There is a chance I might see the Pope, as we will be visiting the Vatican. When I was in high school and attended my first Catholic Mass, I stuck my finger in the holy water to see if it would burn. It did not. I hope I accidentally run into the Pope- like when he's coming out of the bathroom or something. And I mean literally run into him. If I see him, I am going to ask him if I can borrow his ring. I once literally ran into George Clooney and I once asked Kareem Abdul Jabar if I could make bunny rabbit ears behind his giant head while I had my picture taken with him. I once smoked a cigarette on a Hollywood sound stage made entirely of wood with NO SMOKING signs plastered everywhere. I had permission. I say it never hurts to make physical contact and to make absurd requests. It's that what married people do all the time?

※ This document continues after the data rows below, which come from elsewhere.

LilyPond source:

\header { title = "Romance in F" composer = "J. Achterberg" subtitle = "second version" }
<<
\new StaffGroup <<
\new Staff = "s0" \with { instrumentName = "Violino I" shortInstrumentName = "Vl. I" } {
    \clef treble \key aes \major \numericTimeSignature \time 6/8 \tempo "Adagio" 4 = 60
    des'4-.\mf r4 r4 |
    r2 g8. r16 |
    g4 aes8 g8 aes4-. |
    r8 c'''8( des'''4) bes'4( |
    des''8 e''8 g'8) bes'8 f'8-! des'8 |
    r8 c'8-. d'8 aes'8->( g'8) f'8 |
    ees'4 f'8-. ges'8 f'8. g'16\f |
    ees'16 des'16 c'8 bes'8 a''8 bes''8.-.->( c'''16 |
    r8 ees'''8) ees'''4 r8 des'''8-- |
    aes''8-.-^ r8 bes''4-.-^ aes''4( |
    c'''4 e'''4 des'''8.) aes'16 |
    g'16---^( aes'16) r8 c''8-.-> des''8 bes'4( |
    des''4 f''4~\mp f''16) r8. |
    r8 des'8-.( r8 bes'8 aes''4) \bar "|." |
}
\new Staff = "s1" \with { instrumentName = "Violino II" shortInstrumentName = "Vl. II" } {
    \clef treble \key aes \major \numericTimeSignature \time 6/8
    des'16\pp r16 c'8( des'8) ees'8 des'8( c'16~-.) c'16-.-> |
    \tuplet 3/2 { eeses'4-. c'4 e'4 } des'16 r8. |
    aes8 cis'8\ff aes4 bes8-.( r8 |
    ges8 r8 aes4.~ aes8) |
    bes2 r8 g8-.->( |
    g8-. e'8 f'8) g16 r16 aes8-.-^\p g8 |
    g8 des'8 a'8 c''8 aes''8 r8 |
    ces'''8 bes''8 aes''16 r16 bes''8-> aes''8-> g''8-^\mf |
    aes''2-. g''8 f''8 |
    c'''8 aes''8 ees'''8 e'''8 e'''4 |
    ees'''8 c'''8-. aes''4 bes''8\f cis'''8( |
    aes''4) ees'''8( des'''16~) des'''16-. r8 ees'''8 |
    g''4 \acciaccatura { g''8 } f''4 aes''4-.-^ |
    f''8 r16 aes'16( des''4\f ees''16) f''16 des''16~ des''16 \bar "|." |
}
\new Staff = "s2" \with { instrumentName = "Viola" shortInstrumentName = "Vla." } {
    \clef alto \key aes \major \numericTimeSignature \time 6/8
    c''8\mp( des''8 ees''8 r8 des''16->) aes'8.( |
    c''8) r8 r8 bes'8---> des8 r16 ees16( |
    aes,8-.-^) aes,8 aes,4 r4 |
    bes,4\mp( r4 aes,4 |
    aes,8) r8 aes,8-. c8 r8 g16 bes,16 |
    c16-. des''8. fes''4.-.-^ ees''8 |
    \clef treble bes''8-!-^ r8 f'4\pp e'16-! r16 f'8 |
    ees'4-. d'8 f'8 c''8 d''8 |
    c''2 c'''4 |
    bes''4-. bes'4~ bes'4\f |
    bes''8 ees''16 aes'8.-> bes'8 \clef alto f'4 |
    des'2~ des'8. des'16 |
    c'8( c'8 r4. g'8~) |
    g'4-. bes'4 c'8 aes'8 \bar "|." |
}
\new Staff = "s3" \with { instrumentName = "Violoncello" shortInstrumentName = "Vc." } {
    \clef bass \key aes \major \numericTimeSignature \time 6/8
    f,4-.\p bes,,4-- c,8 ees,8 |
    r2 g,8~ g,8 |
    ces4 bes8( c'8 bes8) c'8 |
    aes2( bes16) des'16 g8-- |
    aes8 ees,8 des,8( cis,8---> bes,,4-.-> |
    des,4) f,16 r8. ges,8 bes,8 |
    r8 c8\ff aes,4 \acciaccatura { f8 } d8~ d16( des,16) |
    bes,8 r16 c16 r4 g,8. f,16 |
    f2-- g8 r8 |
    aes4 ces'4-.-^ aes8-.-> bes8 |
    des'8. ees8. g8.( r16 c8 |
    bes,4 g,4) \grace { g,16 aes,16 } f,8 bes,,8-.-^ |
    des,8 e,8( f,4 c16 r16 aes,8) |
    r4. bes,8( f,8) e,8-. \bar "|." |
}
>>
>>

I bought some new pants online for the trip. I have to lay down to button and zip them, so I'm trying to lose 7 pounds in 29 days. They can do that shit on Celebrity Fit Club in a week or two, so I'm not going to start worrying about it until I finish off this pint of Creme Brulee ice cream I have in the freezer. And I'm going to start practicing drinking wine. I've been practicing for years now, but I don't think I can over prepare.


I'll be writing more, pre and post adventure. I plan to try to keep some sort of journal so I don't leave out any interesting details. Especially ones that involve failing my drug test at work when I return to the States. "I swear, I ate a lot of poppy seeds and BREATHED. That's all, boss. That's all."